Chagas affects more than 10 million people annually and has been termed a serious threat as there is no current vaccine or effective cure once its symptoms have manifested.

Research from UCR Professor of Entomology Christiane Weirauch’s lab provides a comprehensive review of animal hosts, including the newly discovered tayra, a weasel-like animal common in the Americas, and details on how the 152 species of kissing bugs contribute to the spread Chagas. The purpose of this research is to find out how the disease is transmitted in rural environments.

The study, led by biology major Anna Georgieva and graduate student Eric Gordon, involved the use of PCR (polymerase chain reaction, a process used to amplify DNA) and multiple database collections to gather extensive molecular data as to what types of kissing bugs transmit the disease via blood transmission to animal hosts. This will support efforts to control the spread of the disease particularly in poor and rural populations exposed to those types of animal hosts.

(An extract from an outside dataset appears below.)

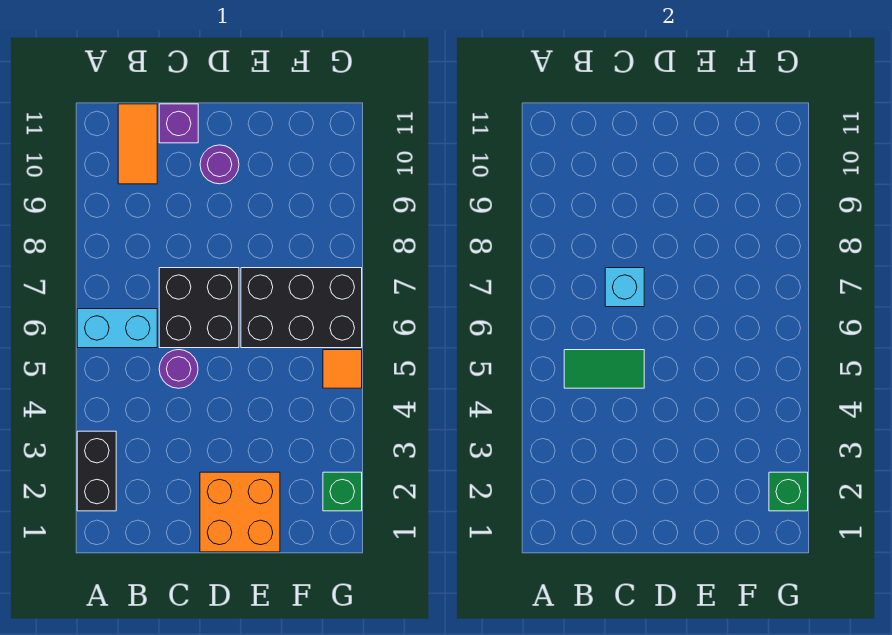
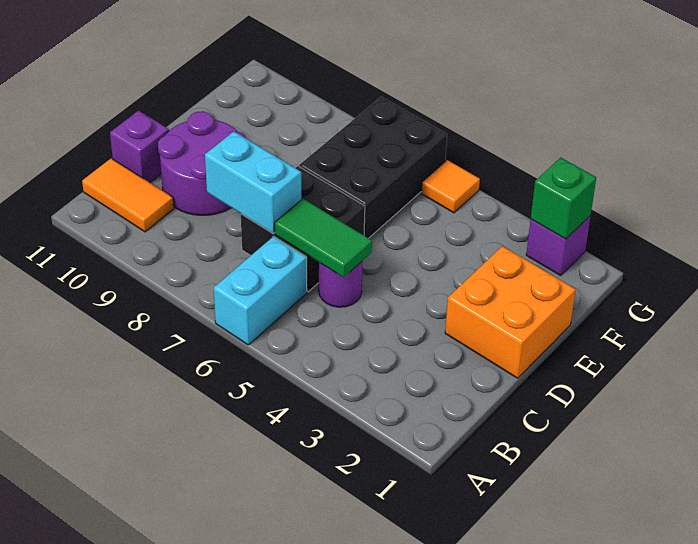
black brick A2:A3 level 1 -> none
green tile B5:C5 level 2 -> green tile C5:C6 level 2
cyan brick C7 level 2 -> cyan brick C7:C8 level 2
purple round brick D10 level 1 -> purple round brick C9:D10 level 1
green brick G2 level 1 -> purple brick G2 level 1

According to Gordon, education and pesticide application around homes has helped reduce the impact of kissing bugs associated with homes and domestic animals, but now the real problem is controlling the rural hosts.

Gordon emphasizes that controlling Chagas disease starts with handling the bioaccumulation of the parasite in certain carnivores near the top of the food chain. The problem arises when kissing bugs also feed on these carnivores, as has occurred for the tayra in the study.

If a vaccine becomes available in the future, wild animal hosts are good candidates to target for immunization to halt the natural spread of the parasite and potentially help to eradicate the pathogen.

It is suggested to take precautions by spraying against pests semi-annually or annually to prevent kissing bugs that target sylvatic hosts (hosts that produce saliva). Handling raccoons, tayras, weasels or any similar hosts, even if they are dead, can lead to transmission of the disease. It is recommended to call professionals for proper disposal.